Lastly, in this study intraperitoneal (IP) Gd-DTPA administration was used due to its associated longer persistence times affording dynamic acquisitions at critically higher image quality and lower temporal resolution. However, when large tracer volumes are absorbed by the intravascular space, blood increases significantly its T₁ and T₂ relaxivity, which results in vessel darkening (T₂^*effect). These changes may affect the Gd-DTPA concentration measurements and consequently, the K_trans estimation. Intravenous (IV) administration may lead to more accurate Gd-DTPA concentration measurements from the signal intensity changes since the smaller tracer boluses do not massively affect the relaxation properties of the intravascular space. However, IV catheterization is notoriously difficult in mice and requires very high temporal resolution. Several attempts to use heparinized and non-heparinized MR-compatible catheters in the tail or femoral vein resulted in the creation of clots, scars or excessive bleeding especially after the vertical positioning of the mouse inside the MRI bore. An optimization of the catheterization technique will be carried out in future studies, which will allow the quantitative permeability comparison of the FUS-induced BBB opening with other BBB opening techniques.
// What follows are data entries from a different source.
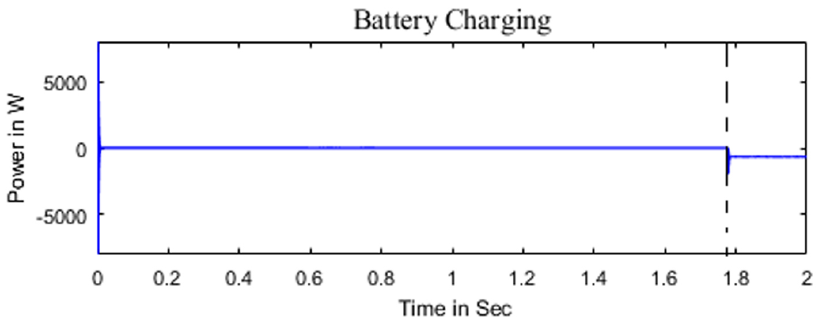
Figure 21. Battery charging condition when grid is connected to the system at 1.75 s.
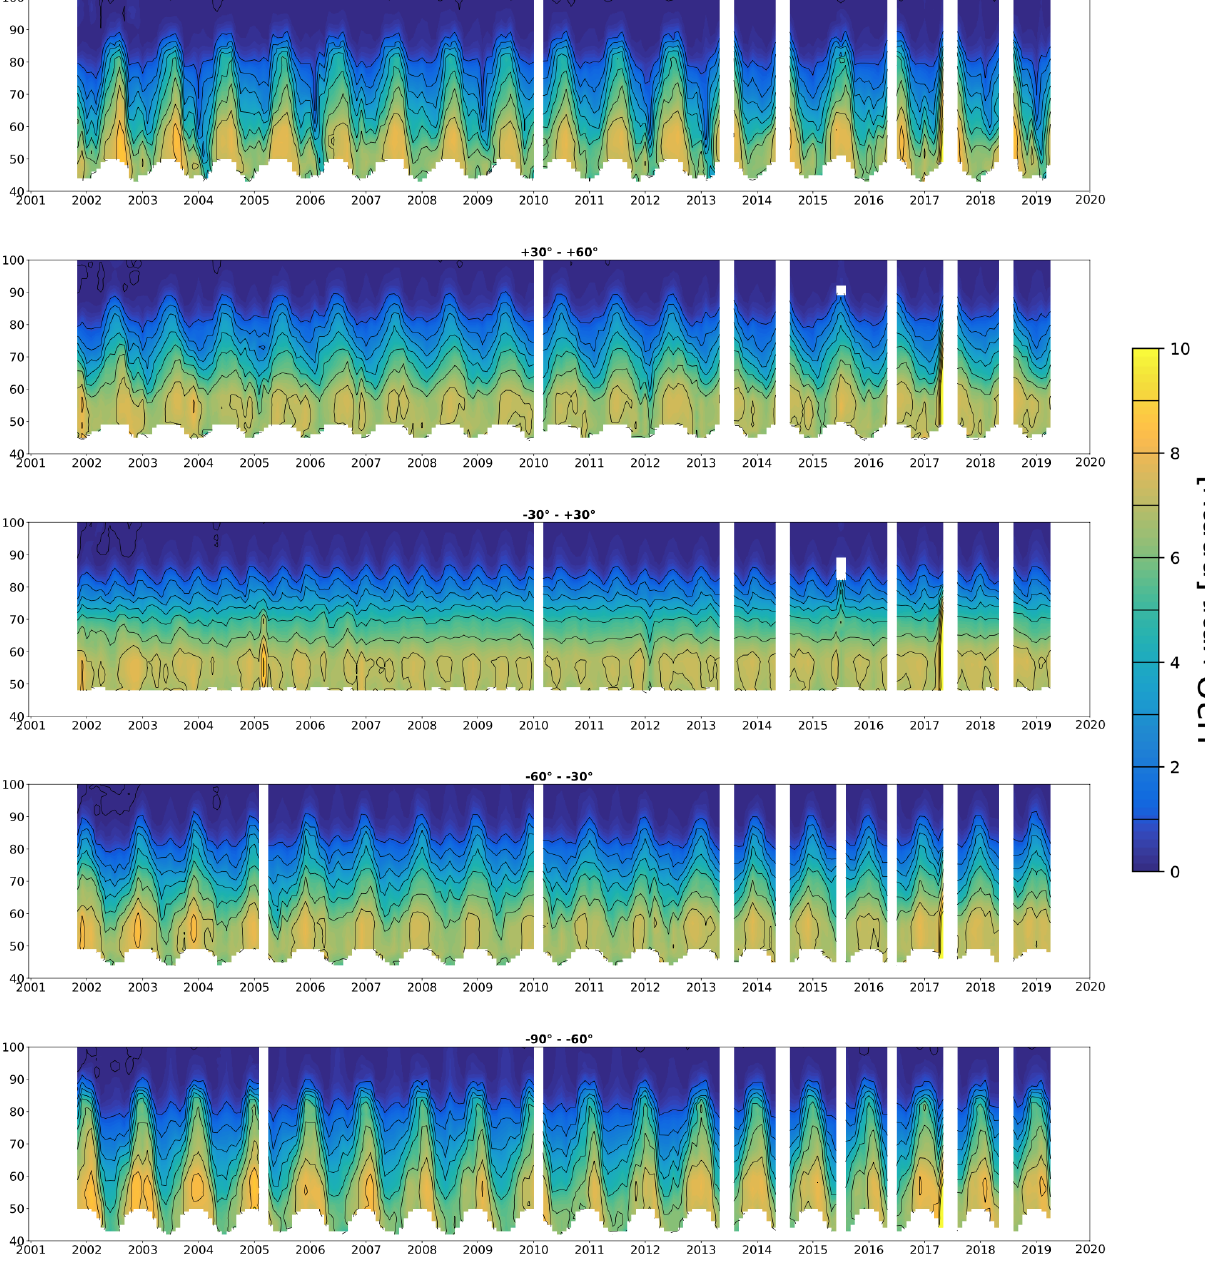
Figure 4. Time series of FM19 H 2 O volume mixing ratios measured by SMR for different latitude bands. The white areas indicate periods and altitudes at which the number of measurements in the given latitude band is lower than 10. The ticks on the x axis correspond to the beginning of each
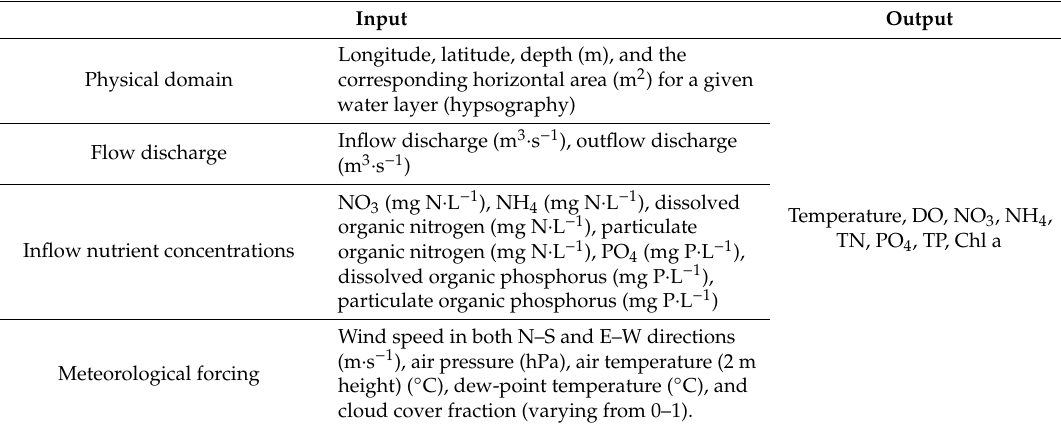
Table 1. The input and some selected output of the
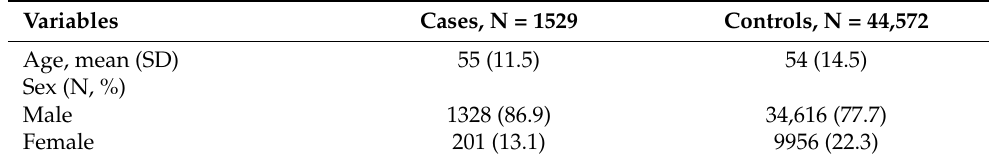
Table 1. Selected characteristics of the study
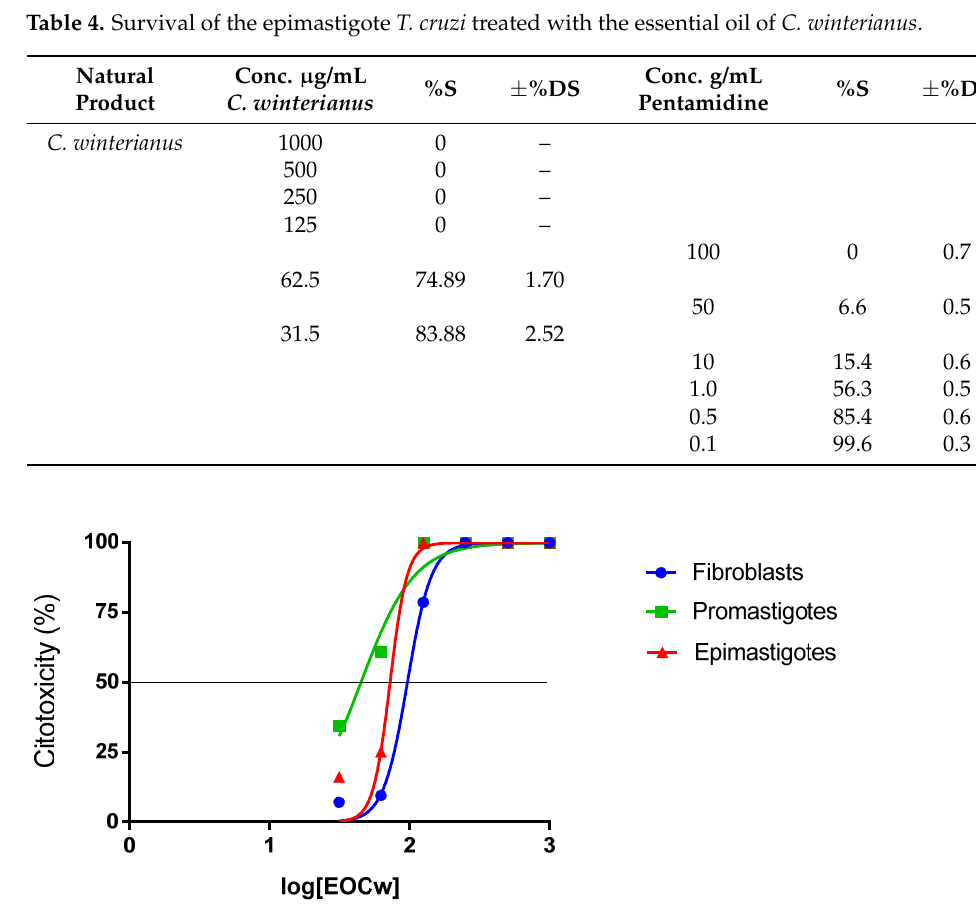
Table 4. Survival of the epimastigote T. cruzi treated with the essential oil of C. winterianus. Conc. µg/mL Natural Product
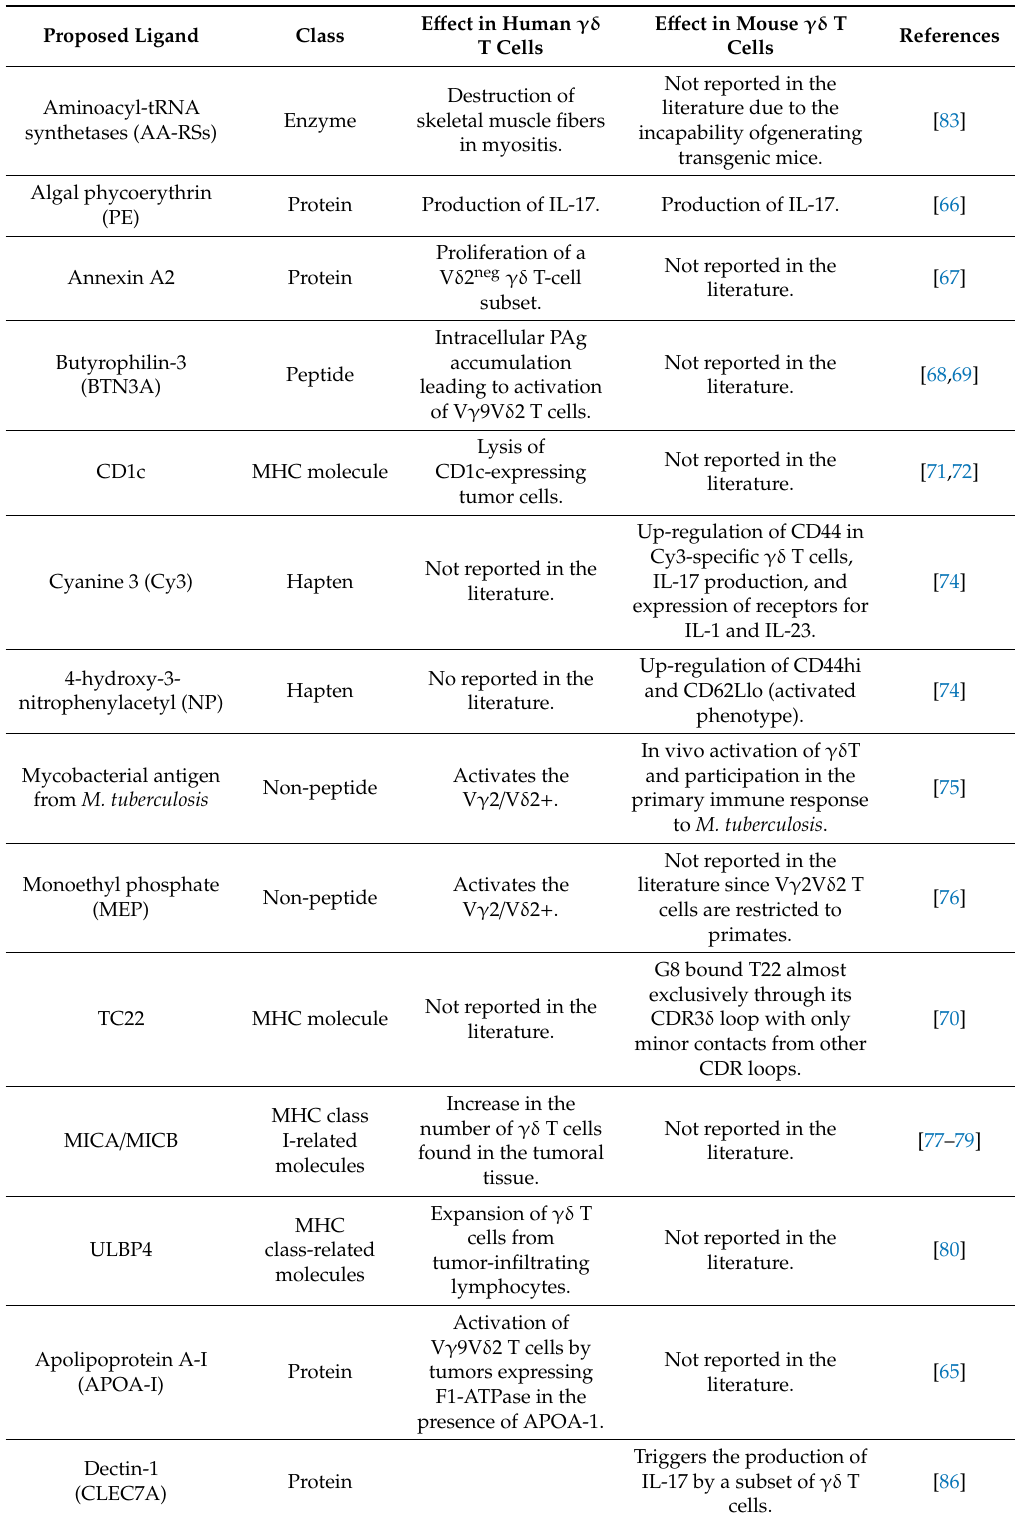
Table 1. γδ TCR ligands with biological e ff ects described in the literature. Classes of ligands and their e ff ects on humans and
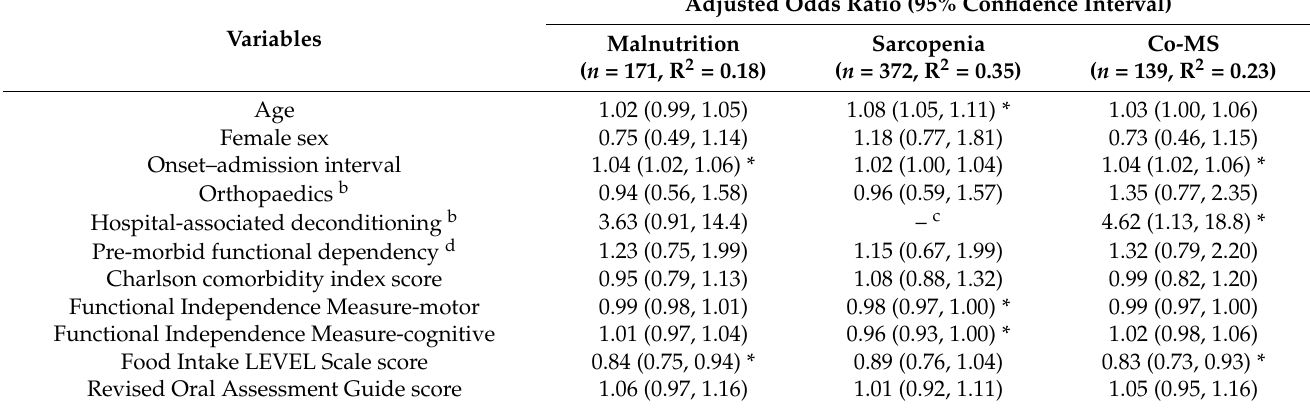
Table 3. Adjusted odds ratios for malnutrition, sarcopenia, and coexistence of malnutrition and sarcopenia (Co-MS) among 595 rehabilitation patients a .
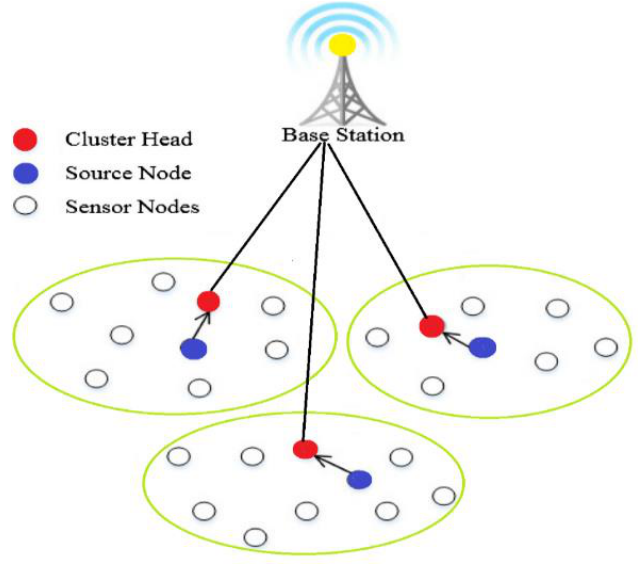
Figure 4. Basic structure of the proposed protocol.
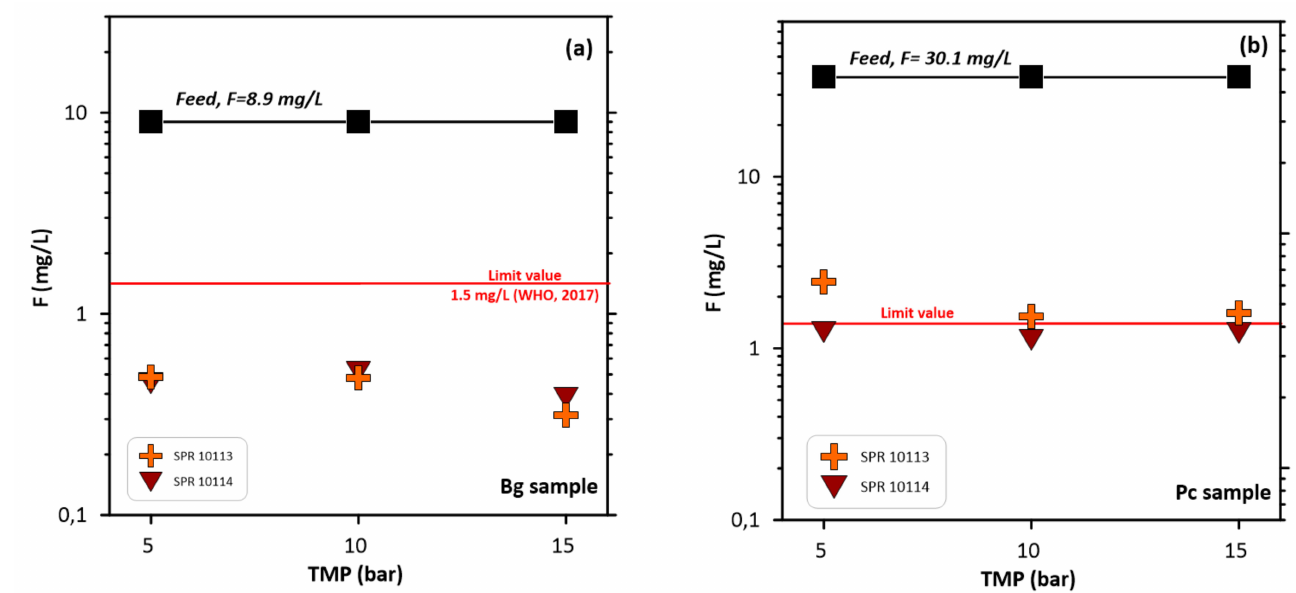
Figure 6. The effect of TMP on the fluoride concentration in the permeates obtained by using the membranes SPR 10113 and SPR 10114 for ( a ) the Bg and ( b ) the Pc samples,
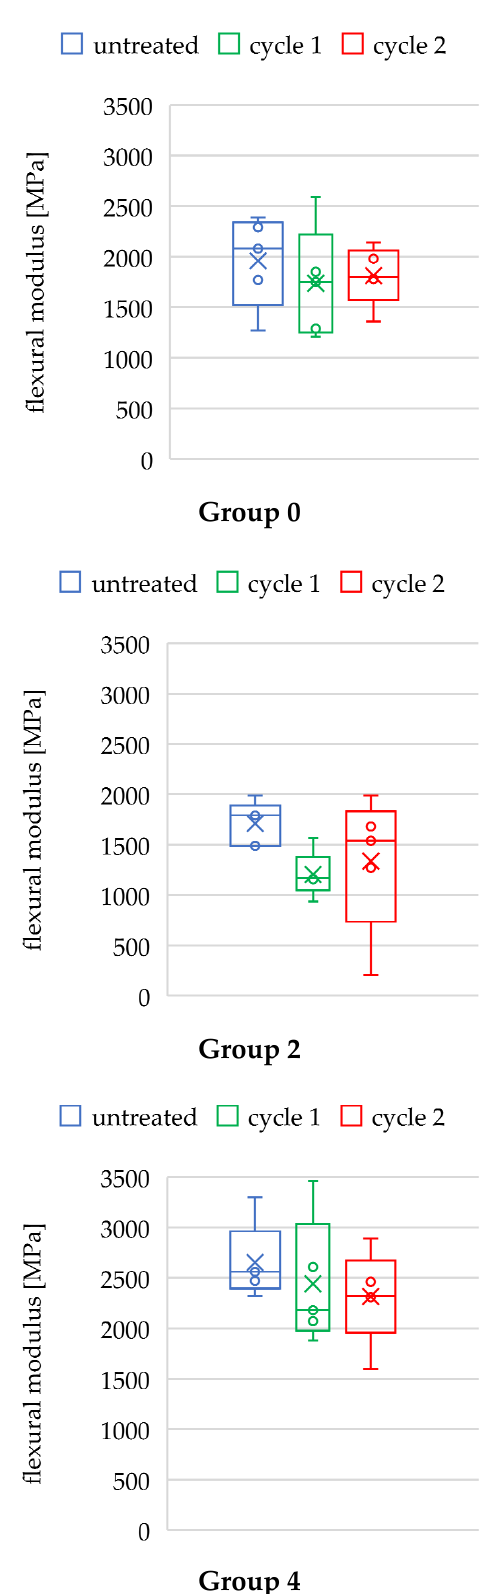
Figure 4. Boxplots: flexural moduli of the different groups and subgroups. The x represents the mean, the circles represent data points not covered by the boxplots.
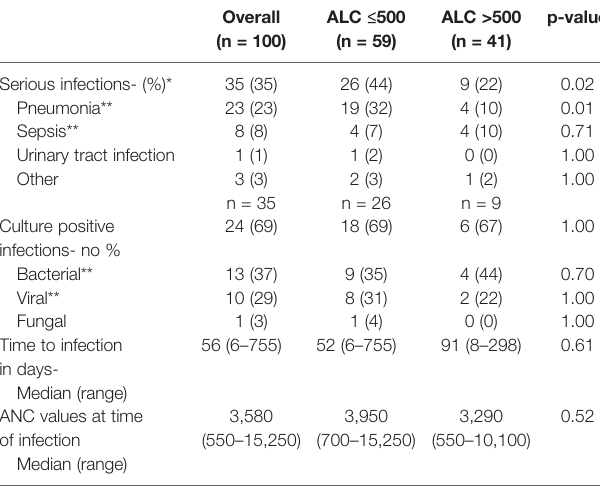
TABLE 2 | Serious infection characteristics in all patients (n =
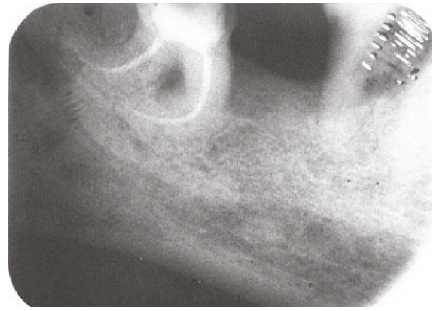
Figure 3: Post obturation radiograph.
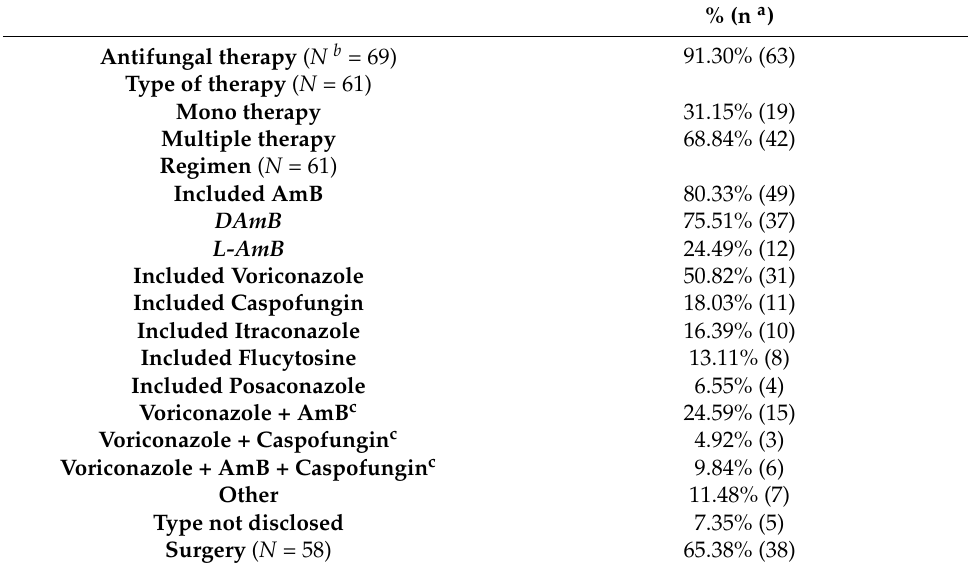
Table 7. Antifungal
In order to investigate the permeability changes after BBB opening at different acoustic pressures and microbubble sizes (Choi et al 2010), a more extensive study is ongoing in a series of mice sonicated at different FUS parameters so as to assess the effect of our BBB opening technique on its permeability and efficacy in drug delivery. In addition, simulations and ex vivo experiments with primate and human skulls are ongoing, in order to assess the feasibility of our technique in larger sized brains and thicker skulls (Deffieux and Konofagou 2010).

5. Conclusion

In this study, we investigated the effect of FUS-induced BBB opening on the microvascular permeability of the mouse hippocampus. Sequential DCE-MR images were processed using two pharmacokinetic models in order to determine the transfer rate constants in six mice. The parametric maps showed that the K_trans in the proximity of the targeted region reached 0.02 min⁻¹ for GKM and 0.03 min⁻¹ for RRM, at least two orders of magnitude higher than that in the contra-lateral, non-sonicated region of the mouse brain (0 and 8.5 × 10⁻⁴ min⁻¹ respectively). Localized measurements of permeability were obtained in specified volumes of interest within the hippocampus, showing that K_trans in the EES varied between 0.01–0.044 min⁻¹ (GKM) and 0.016–0.061 min⁻¹ (RRM). The results using the two kinetic models showed excellent correlation (R² = 0.97) but poorer agreement. However, the poor concentration fits of RRM suggest that it may be less accurate than GKM, making GKM more suitable for permeability estimation. The K_trans values were found to depend upon a series of parameters including those of the DCE-MRI timing, the tracer kinetic model, but also the FUS target, the skull attenuation and the microbubble administration. Nevertheless, the comparison of the K_trans measurements between the sonicated and non-sonicated hippocampal regions displayed significant differences, which may support the assumption that the FUS technique holds great promise as a non-invasive, safe and efficacious drug delivery method for the treatment of Alzheimer’s, or other undertreated neurological diseases, by transiently and significantly increasing the BBB permeability.